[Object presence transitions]
────────

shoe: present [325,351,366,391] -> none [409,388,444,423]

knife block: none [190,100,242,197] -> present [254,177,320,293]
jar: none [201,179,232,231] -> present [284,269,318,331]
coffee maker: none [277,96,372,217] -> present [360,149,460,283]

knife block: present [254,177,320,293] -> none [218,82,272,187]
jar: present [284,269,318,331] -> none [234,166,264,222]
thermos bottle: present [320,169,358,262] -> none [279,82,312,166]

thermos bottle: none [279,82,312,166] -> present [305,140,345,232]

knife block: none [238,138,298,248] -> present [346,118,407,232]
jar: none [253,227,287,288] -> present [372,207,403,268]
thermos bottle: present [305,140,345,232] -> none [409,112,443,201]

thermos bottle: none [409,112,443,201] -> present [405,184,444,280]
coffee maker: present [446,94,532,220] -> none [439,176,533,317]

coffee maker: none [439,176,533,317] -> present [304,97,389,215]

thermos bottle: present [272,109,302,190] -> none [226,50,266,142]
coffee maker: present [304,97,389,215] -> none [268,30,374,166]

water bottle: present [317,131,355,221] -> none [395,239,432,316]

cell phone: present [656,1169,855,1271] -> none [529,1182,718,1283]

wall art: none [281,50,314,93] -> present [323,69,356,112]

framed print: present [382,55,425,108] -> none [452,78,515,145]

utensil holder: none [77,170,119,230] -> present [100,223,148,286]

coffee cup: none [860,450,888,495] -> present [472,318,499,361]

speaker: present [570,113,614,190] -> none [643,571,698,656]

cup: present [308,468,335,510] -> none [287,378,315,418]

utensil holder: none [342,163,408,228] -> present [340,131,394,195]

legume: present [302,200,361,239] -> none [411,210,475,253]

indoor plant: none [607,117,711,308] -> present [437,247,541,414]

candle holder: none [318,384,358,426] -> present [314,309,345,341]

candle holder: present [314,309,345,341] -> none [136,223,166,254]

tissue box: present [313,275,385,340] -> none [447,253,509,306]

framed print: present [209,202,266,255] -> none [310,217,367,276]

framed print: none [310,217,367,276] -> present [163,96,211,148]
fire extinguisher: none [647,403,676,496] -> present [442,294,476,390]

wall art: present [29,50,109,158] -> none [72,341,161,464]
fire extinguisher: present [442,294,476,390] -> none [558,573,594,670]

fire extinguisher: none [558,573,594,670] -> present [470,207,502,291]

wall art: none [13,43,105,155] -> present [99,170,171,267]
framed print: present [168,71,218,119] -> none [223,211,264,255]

────────

With every line intact, print the records above again.

shoe: present [325,351,366,391] -> none [409,388,444,423]

knife block: none [190,100,242,197] -> present [254,177,320,293]
jar: none [201,179,232,231] -> present [284,269,318,331]
coffee maker: none [277,96,372,217] -> present [360,149,460,283]

knife block: present [254,177,320,293] -> none [218,82,272,187]
jar: present [284,269,318,331] -> none [234,166,264,222]
thermos bottle: present [320,169,358,262] -> none [279,82,312,166]

thermos bottle: none [279,82,312,166] -> present [305,140,345,232]

knife block: none [238,138,298,248] -> present [346,118,407,232]
jar: none [253,227,287,288] -> present [372,207,403,268]
thermos bottle: present [305,140,345,232] -> none [409,112,443,201]

thermos bottle: none [409,112,443,201] -> present [405,184,444,280]
coffee maker: present [446,94,532,220] -> none [439,176,533,317]

coffee maker: none [439,176,533,317] -> present [304,97,389,215]

thermos bottle: present [272,109,302,190] -> none [226,50,266,142]
coffee maker: present [304,97,389,215] -> none [268,30,374,166]

water bottle: present [317,131,355,221] -> none [395,239,432,316]

cell phone: present [656,1169,855,1271] -> none [529,1182,718,1283]

wall art: none [281,50,314,93] -> present [323,69,356,112]

framed print: present [382,55,425,108] -> none [452,78,515,145]

utensil holder: none [77,170,119,230] -> present [100,223,148,286]

coffee cup: none [860,450,888,495] -> present [472,318,499,361]

speaker: present [570,113,614,190] -> none [643,571,698,656]

cup: present [308,468,335,510] -> none [287,378,315,418]

utensil holder: none [342,163,408,228] -> present [340,131,394,195]

legume: present [302,200,361,239] -> none [411,210,475,253]

indoor plant: none [607,117,711,308] -> present [437,247,541,414]

candle holder: none [318,384,358,426] -> present [314,309,345,341]

candle holder: present [314,309,345,341] -> none [136,223,166,254]

tissue box: present [313,275,385,340] -> none [447,253,509,306]

framed print: present [209,202,266,255] -> none [310,217,367,276]

framed print: none [310,217,367,276] -> present [163,96,211,148]
fire extinguisher: none [647,403,676,496] -> present [442,294,476,390]

wall art: present [29,50,109,158] -> none [72,341,161,464]
fire extinguisher: present [442,294,476,390] -> none [558,573,594,670]

fire extinguisher: none [558,573,594,670] -> present [470,207,502,291]

wall art: none [13,43,105,155] -> present [99,170,171,267]
framed print: present [168,71,218,119] -> none [223,211,264,255]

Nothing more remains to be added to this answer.